> Task to carry out:
Print the lines below from the line with "163, 100, 165)" to the line with "thickness. 256 × 256 image matrix. Female patient." exactly, keeping both ends, and print no pictures.

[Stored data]
══════
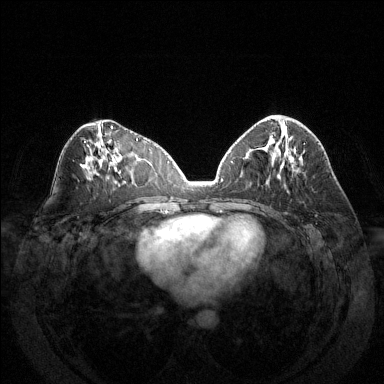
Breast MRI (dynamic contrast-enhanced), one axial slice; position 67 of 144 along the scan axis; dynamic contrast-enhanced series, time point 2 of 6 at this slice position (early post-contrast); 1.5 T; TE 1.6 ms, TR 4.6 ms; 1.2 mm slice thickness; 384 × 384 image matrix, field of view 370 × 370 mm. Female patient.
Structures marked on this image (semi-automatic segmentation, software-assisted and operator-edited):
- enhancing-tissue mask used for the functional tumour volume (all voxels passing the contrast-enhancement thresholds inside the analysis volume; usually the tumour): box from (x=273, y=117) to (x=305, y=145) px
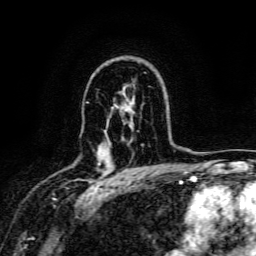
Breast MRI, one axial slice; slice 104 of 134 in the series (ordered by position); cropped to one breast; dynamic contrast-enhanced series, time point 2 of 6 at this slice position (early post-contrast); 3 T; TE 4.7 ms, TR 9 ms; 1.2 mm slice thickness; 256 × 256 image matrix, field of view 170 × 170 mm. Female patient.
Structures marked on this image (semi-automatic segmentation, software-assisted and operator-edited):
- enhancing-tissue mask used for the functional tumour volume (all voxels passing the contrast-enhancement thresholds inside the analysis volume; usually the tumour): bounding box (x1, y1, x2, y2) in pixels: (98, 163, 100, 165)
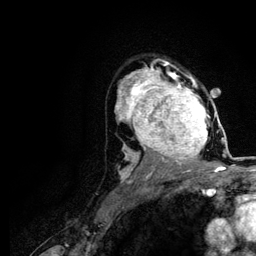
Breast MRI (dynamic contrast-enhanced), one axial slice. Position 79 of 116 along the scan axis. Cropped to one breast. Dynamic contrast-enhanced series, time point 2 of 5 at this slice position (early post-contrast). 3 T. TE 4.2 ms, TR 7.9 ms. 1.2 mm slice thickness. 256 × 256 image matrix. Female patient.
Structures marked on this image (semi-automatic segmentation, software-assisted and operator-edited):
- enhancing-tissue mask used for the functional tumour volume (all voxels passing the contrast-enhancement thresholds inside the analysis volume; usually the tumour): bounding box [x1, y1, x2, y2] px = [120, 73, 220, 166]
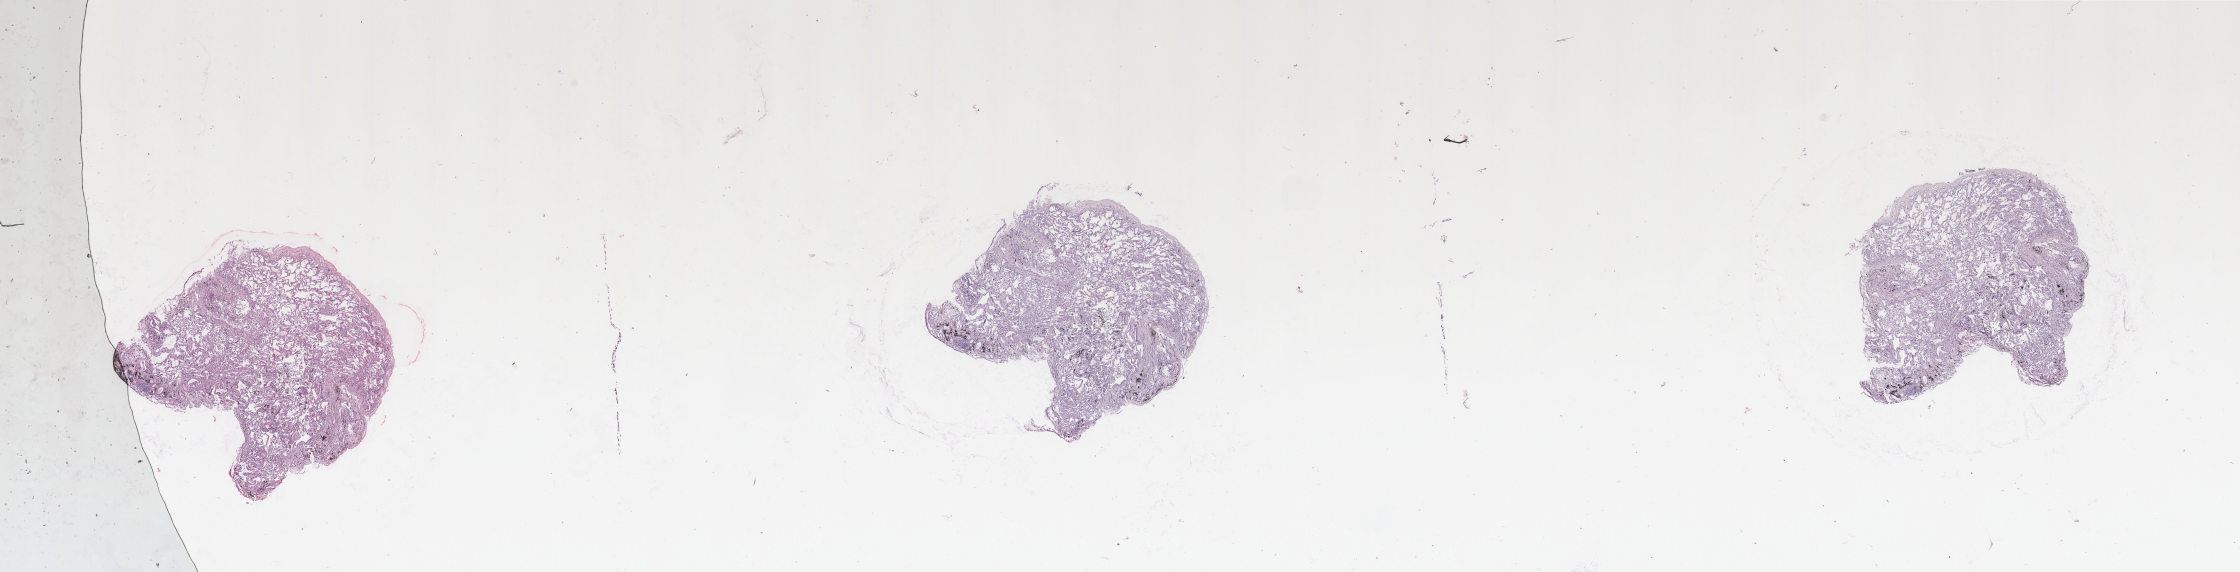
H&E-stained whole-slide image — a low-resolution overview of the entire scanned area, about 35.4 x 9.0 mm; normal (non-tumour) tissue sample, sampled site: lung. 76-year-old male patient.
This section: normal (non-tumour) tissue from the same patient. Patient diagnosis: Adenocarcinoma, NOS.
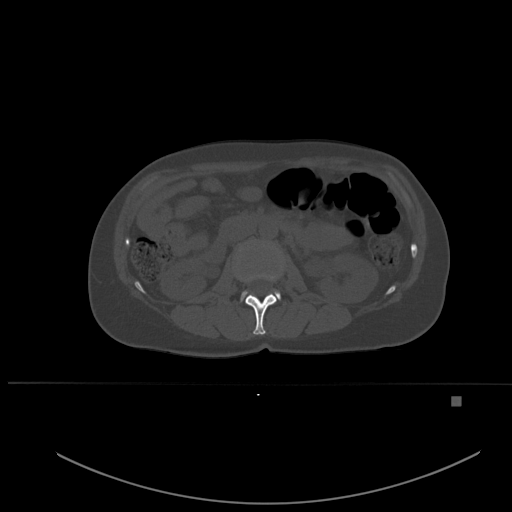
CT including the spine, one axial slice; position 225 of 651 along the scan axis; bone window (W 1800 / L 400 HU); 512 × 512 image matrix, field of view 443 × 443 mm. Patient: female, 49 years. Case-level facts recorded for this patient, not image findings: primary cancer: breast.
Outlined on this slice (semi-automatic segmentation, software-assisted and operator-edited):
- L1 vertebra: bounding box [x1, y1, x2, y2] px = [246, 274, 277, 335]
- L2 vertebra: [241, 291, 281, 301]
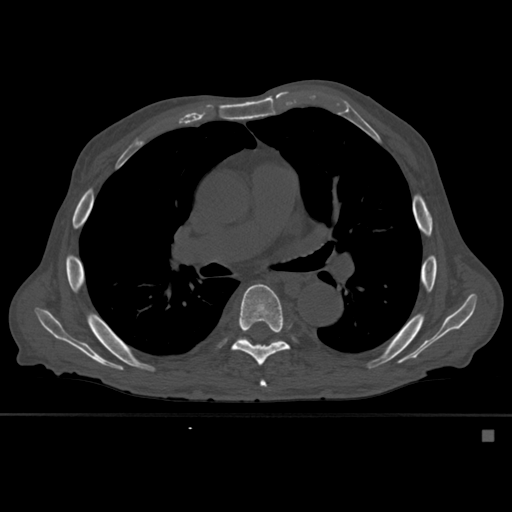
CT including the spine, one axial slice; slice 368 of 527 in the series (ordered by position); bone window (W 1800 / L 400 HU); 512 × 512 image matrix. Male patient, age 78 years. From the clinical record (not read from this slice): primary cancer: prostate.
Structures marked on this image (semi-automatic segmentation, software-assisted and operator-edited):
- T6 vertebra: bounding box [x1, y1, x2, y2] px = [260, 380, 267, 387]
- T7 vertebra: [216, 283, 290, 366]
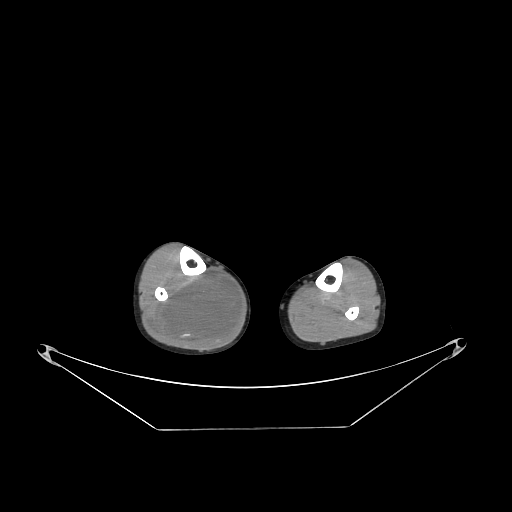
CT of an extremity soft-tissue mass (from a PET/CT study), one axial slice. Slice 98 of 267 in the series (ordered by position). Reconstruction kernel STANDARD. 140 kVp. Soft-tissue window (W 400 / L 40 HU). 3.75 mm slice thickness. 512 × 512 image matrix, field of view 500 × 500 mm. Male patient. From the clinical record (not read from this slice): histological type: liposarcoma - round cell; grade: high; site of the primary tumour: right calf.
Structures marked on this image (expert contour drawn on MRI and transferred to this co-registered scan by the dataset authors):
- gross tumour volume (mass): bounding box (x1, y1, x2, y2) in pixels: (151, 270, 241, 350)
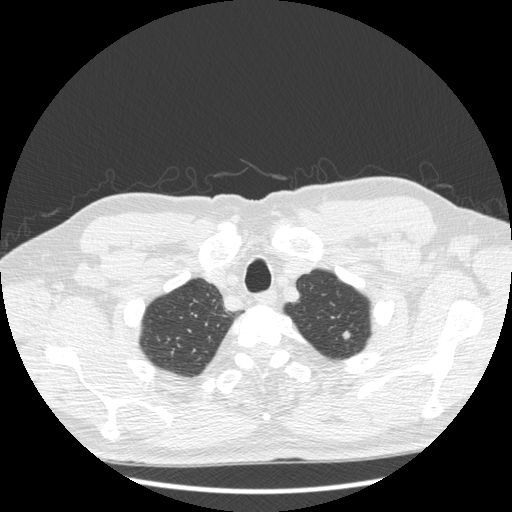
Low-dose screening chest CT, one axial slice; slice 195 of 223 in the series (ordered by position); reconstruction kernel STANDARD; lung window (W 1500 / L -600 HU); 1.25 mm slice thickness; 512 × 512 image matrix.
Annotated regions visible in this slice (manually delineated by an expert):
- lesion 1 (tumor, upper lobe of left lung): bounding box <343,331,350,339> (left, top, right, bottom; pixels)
══════
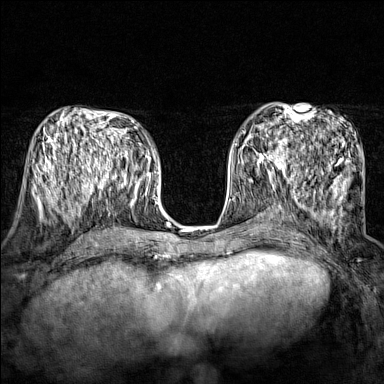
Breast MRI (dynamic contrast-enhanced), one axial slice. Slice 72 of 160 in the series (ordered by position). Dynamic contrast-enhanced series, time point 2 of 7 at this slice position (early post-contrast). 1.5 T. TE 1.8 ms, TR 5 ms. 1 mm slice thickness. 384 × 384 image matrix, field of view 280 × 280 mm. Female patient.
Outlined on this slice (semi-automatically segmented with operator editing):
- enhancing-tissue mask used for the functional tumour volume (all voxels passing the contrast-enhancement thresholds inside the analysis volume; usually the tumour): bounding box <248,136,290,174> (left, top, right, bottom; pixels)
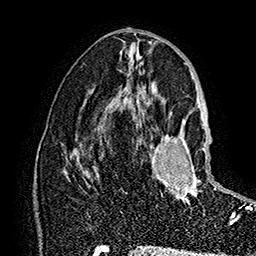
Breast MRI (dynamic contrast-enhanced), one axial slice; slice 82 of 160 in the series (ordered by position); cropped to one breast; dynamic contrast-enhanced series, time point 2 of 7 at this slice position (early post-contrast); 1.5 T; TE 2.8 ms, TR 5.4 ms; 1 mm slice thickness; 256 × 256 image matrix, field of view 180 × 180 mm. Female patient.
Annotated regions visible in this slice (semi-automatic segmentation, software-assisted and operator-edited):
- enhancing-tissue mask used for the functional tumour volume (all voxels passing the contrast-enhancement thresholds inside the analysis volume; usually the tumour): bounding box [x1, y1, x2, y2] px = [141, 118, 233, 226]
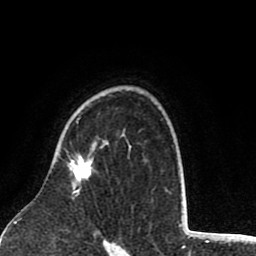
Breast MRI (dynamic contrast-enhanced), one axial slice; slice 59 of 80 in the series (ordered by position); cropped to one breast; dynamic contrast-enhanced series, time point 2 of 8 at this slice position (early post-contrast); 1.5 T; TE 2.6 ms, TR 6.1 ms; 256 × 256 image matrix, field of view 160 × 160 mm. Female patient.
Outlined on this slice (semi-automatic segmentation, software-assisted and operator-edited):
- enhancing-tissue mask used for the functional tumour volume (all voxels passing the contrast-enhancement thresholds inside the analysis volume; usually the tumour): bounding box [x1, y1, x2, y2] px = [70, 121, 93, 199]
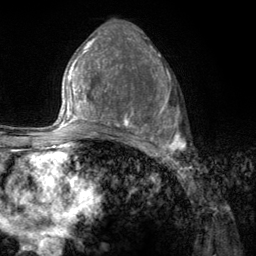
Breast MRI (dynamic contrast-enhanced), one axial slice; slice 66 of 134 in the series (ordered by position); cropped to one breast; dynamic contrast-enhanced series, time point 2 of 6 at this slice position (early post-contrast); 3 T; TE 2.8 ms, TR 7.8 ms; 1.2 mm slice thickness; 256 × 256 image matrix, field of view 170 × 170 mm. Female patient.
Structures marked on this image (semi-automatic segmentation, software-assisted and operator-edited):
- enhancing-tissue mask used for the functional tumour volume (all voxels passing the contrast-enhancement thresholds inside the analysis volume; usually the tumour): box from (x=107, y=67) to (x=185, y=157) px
══════
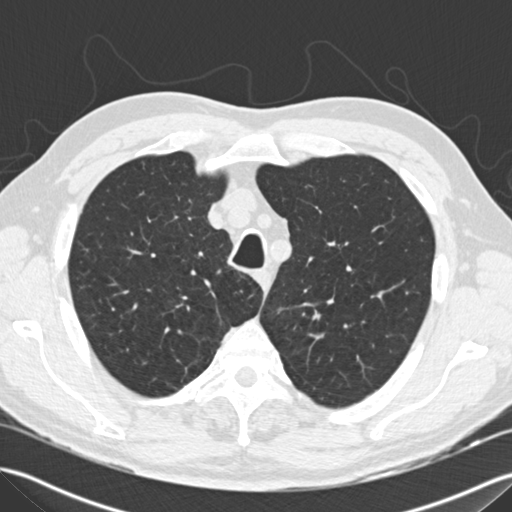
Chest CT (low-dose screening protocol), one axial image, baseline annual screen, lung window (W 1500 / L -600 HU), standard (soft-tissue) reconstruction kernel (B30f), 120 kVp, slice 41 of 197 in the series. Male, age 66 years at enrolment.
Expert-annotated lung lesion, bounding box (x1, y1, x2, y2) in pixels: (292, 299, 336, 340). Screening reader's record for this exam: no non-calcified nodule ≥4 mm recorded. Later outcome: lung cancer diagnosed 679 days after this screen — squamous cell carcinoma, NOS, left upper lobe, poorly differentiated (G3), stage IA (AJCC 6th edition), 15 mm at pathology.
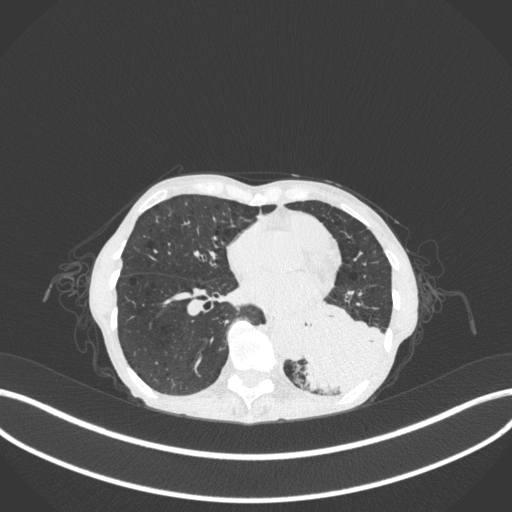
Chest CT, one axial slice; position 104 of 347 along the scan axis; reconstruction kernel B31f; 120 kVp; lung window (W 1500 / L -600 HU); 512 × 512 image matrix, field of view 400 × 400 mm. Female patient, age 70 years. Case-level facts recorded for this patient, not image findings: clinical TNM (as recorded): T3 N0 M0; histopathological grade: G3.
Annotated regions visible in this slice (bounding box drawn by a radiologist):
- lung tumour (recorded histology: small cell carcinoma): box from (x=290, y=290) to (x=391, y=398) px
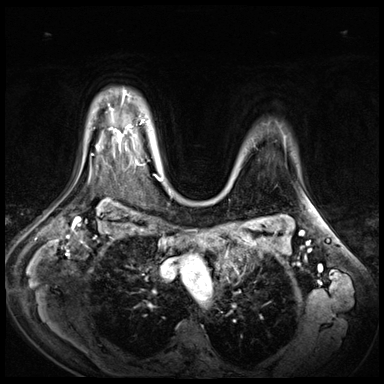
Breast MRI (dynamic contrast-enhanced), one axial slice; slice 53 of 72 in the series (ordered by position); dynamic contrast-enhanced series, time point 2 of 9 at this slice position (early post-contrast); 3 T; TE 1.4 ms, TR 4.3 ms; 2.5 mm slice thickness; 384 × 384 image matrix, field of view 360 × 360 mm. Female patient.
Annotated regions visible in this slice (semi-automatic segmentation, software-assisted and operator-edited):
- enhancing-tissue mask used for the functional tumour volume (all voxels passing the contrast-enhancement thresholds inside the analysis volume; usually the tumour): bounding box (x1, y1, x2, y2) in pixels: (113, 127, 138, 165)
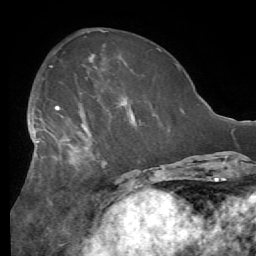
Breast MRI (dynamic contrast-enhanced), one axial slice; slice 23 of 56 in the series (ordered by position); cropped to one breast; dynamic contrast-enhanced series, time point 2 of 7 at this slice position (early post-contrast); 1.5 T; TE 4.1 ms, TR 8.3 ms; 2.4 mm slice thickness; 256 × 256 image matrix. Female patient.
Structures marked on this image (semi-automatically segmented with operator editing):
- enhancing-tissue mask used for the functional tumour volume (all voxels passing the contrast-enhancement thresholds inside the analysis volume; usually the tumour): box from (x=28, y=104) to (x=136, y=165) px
══════
> The completed task:
- enhancing-tissue mask used for the functional tumour volume (all voxels passing the contrast-enhancement thresholds inside the analysis volume; usually the tumour): bounding box (x1, y1, x2, y2) in pixels: (98, 163, 100, 165)
Breast MRI (dynamic contrast-enhanced), one axial slice. Position 79 of 116 along the scan axis. Cropped to one breast. Dynamic contrast-enhanced series, time point 2 of 5 at this slice position (early post-contrast). 3 T. TE 4.2 ms, TR 7.9 ms. 1.2 mm slice thickness. 256 × 256 image matrix. Female patient.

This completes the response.